The new images show variations in the surface appearance of Pluto on the order of a few hundred kilometres across. While this is too coarse for understanding the finer details of Pluto's surface geology, the images provide evidence of a complex world comprised of white, dark-orange and charcoal black terrain, colours which are thought to relate to the degrading ultraviolet radiation of the distant Sun breaking up methane present on Pluto’s surface, leaving behind a dark and red carbon-rich residue.
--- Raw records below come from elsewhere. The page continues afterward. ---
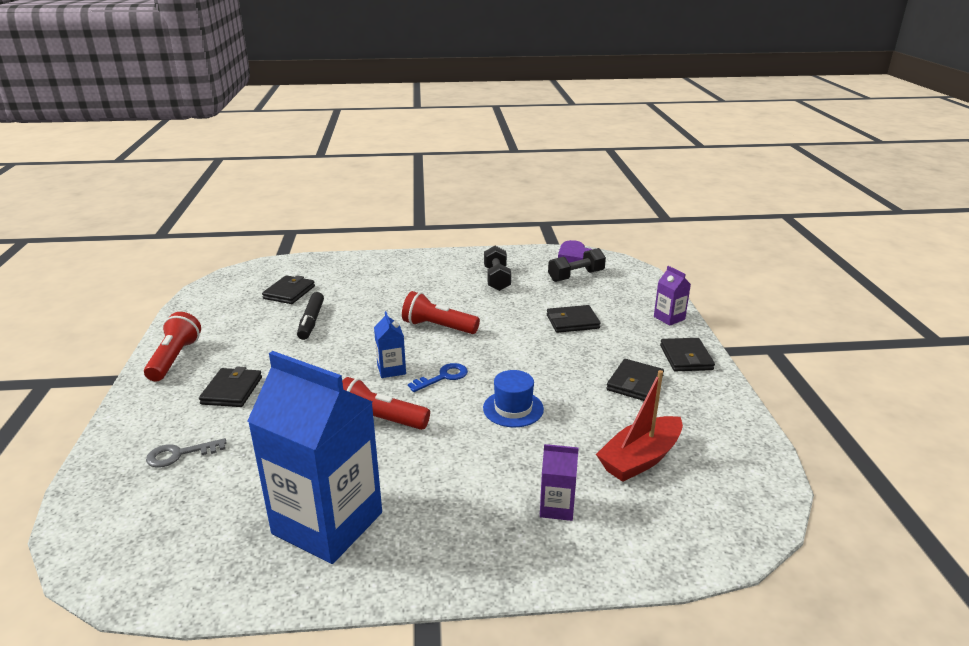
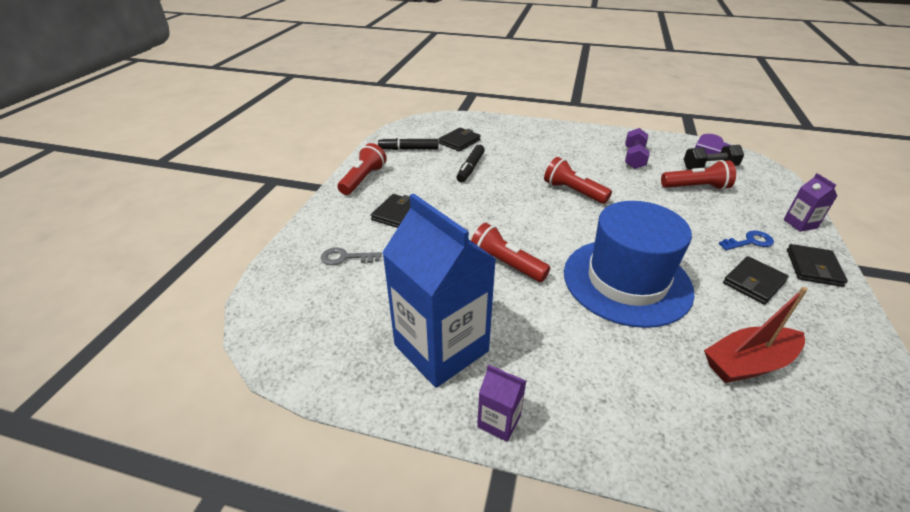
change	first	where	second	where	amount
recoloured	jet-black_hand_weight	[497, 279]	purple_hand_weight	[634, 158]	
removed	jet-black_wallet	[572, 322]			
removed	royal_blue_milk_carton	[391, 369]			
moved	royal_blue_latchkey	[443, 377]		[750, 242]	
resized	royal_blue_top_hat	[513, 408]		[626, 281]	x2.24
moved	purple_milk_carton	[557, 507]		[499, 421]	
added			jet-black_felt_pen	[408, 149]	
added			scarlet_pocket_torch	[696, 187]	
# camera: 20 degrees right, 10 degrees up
In particular, Pluto became significantly redder between 2000 and 2002, while its illuminated northern hemisphere became brighter and the southern hemisphere got darker. These changes most likely relate to surface ice melting on the sunlit pole and then refreezing on the other pole as the planet enters the next phase of its 248 year long seasonal cycle. Earth's seasons are driven by the tilt of our planet, but it's Pluto's elliptical orbit that defines its asymmetric seasons, with spring transitioning into summer quickly in the northern hemisphere when Pluto is moving faster along its orbit when it is closer to the Sun.

Ground-based images taken in 1988 and 2002 revealed that the mass of Pluto's atmosphere doubled during that time, likely thanks to the warming and melting of nitrogen ice. Putting the ground-based and Hubble images together hints at complex processes influencing the appearance of the visible surface, and provides more information on the seasonal processes and changes occurring in Pluto's atmosphere.

“The Hubble observations are the key to tying together these other diverse constraints on Pluto and showing how it all makes sense by providing a context based on weather and seasonal changes, which opens other new lines of investigation,” says principal investigator Marc Buie of the Southwest Research Institute in Boulder.

The Hubble images will help New Horizon mission specialists pick sites for surveying when the mission flys past Pluto in 2015. The spacecraft will pass by the planet so quickly, however, that only one hemisphere will be photographed in detail. A prime target for follow up observations is a puzzling bright spot that has been independently noted to be unusually rich in carbon monoxide frost, and has a sharp boundary alongside a region of dark black surface material. “Everybody is puzzled by this feature,” comments Buie.

The Hubble images also will help New Horizons scientists better calculate the exposure time required for each Pluto snapshot, which is important for taking the most detailed pictures possible since there will be no time for re-imaging. The Hubble images themselves are just a few pixels wide, but through a technique called dithering, multiple, slightly offset pictures are combined through computer-image processing to synthesize a higher-resolution view than can be seen in a single exposure. “This has taken four years and 20 computers operating continuously and simultaneously to accomplish,” says Buie, who developed the special algorithms to sharpen the Hubble data.

More Hubble imaging of Pluto is planned with the new Wide Field Camera 3 prior to the arrival of New Horizons.